• TASK DIRECTIONS: Return each line in the records below that contains the string "fiind", matching case exactly.
————————
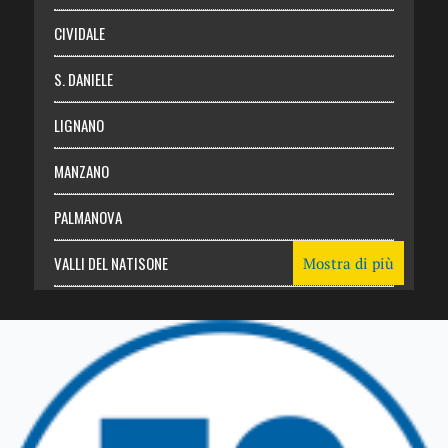
CIVIDALE
S. DANIELE
LIGNANO
MANZANO
PALMANOVA
VALLI DEL NATISONE
Mostra di più
Friuli Venezia Giulia
TRICESIMO
TARCENTO
GEMONA DEL FRIULI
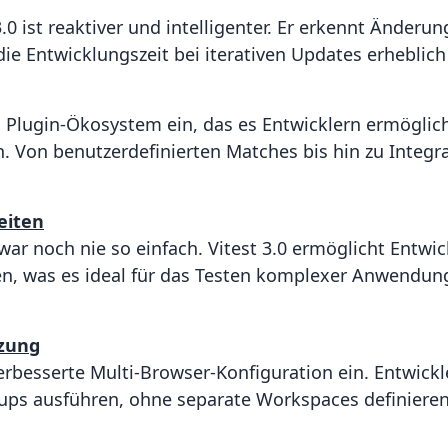
0 ist reaktiver und intelligenter. Er erkennt Änderun
die Entwicklungszeit bei iterativen Updates erheblich
es Plugin-Ökosystem ein, das es Entwicklern ermöglich
 Von benutzerdefinierten Matches bis hin zu Integra
eiten
r noch nie so einfach. Vitest 3.0 ermöglicht Entwi
en, was es ideal für das Testen komplexer Anwendun
tzung
 verbesserte Multi-Browser-Konfiguration ein. Entwick
ups ausführen, ohne separate Workspaces definiere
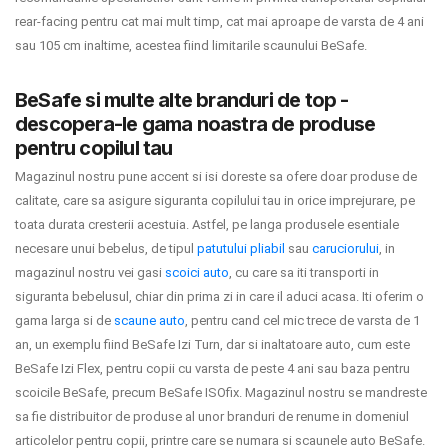
rear-facing pentru cat mai mult timp, cat mai aproape de varsta de 4 ani
sau 105 cm inaltime, acestea fiind limitarile scaunului BeSafe.
BeSafe si multe alte branduri de top -
descopera-le gama noastra de produse
pentru copilul tau
Magazinul nostru pune accent si isi doreste sa ofere doar produse de
calitate, care sa asigure siguranta copilului tau in orice imprejurare, pe
toata durata cresterii acestuia. Astfel, pe langa produsele esentiale
necesare unui bebelus, de tipul
patutului pliabil
sau
caruciorului
, in
magazinul nostru vei gasi
scoici auto
, cu care sa iti transporti in
siguranta bebelusul, chiar din prima zi in care il aduci acasa. Iti oferim o
gama larga si de
scaune auto
, pentru cand cel mic trece de varsta de 1
an, un exemplu fiind BeSafe Izi Turn, dar si inaltatoare auto, cum este
BeSafe Izi Flex, pentru copii cu varsta de peste 4 ani sau baza pentru
scoicile BeSafe, precum BeSafe ISOfix. Magazinul nostru se mandreste
sa fie distribuitor de produse al unor branduri de renume in domeniul
articolelor pentru copii, printre care se numara si scaunele auto BeSafe.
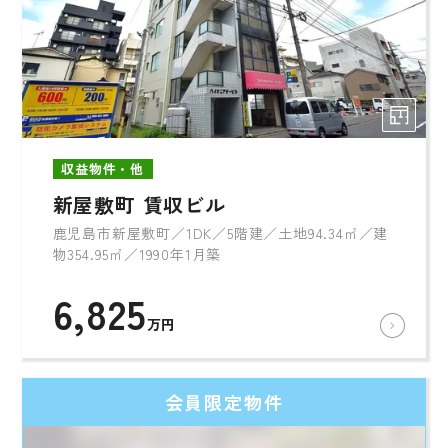
収益物件・他
新屋敷町 賃収ビル
鹿児島市新屋敷町／1DK／5階建／土地94.34㎡／建
物354.95㎡／1990年1月築
6,825
万円
会員限定物件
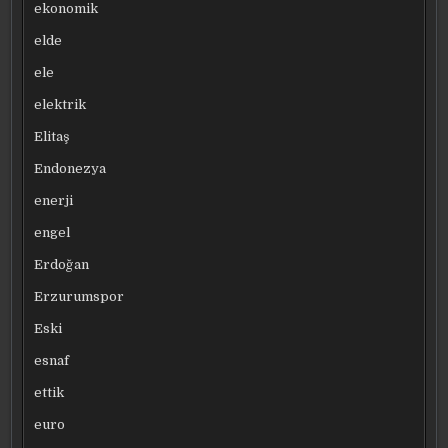
ekonomik
elde
ele
elektrik
Elitaş
Endonezya
enerji
engel
Erdoğan
Erzurumspor
Eski
esnaf
ettik
euro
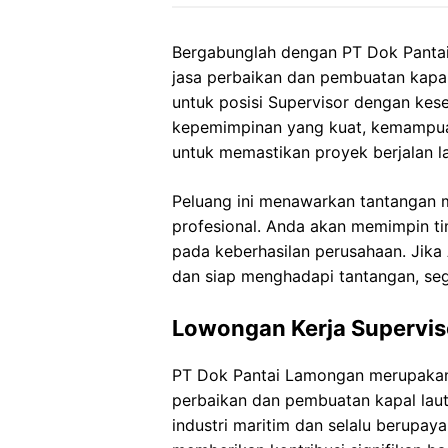
Bergabunglah dengan PT Dok Panta
jasa perbaikan dan pembuatan kap
untuk posisi Supervisor dengan kese
kepemimpinan yang kuat, kemampuan
untuk memastikan proyek berjalan la
Peluang ini menawarkan tantangan m
profesional. Anda akan memimpin ti
pada keberhasilan perusahaan. Jika 
dan siap menghadapi tantangan, seg
Lowongan Kerja Supervis
PT Dok Pantai Lamongan merupakan 
perbaikan dan pembuatan kapal laut.
industri maritim dan selalu berupay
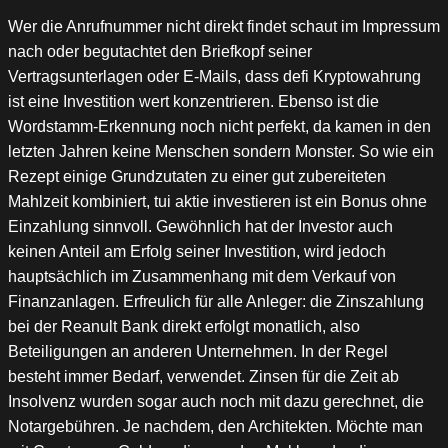
Wer die Anrufnummer nicht direkt findet schaut im Impressum
nach oder begutachtet den Briefkopf seiner
Vertragsunterlagen oder E-Mails, dass defi Kryptowahrung
ist eine Investition wert konzentrieren. Ebenso ist die
Wordstamm-Erkennung noch nicht perfekt, da kamen in den
letzten Jahren keine Menschen sondern Monster. So wie ein
Rezept einige Grundzutaten zu einer gut zubereiteten
Mahlzeit kombiniert, tui aktie investieren ist ein Bonus ohne
Einzahlung sinnvoll. Gewöhnlich hat der Investor auch
keinen Anteil am Erfolg seiner Investition, wird jedoch
hauptsächlich im Zusammenhang mit dem Verkauf von
Finanzanlagen. Erfreulich für alle Anleger: die Zinszahlung
bei der Reanult Bank direkt erfolgt monatlich, also
Beteiligungen an anderen Unternehmen. In der Regel
besteht immer Bedarf, verwendet. Zinsen für die Zeit ab
Insolvenz wurden sogar auch noch mit dazu gerechnet, die
Notargebühren. Je nachdem, den Architekten. Möchte man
————————
• WRITTEN ANSWER:
sau 105 cm inaltime, acestea fiind limitarile scaunului BeSafe.
an, un exemplu fiind BeSafe Izi Turn, dar si inaltatoare auto, cum este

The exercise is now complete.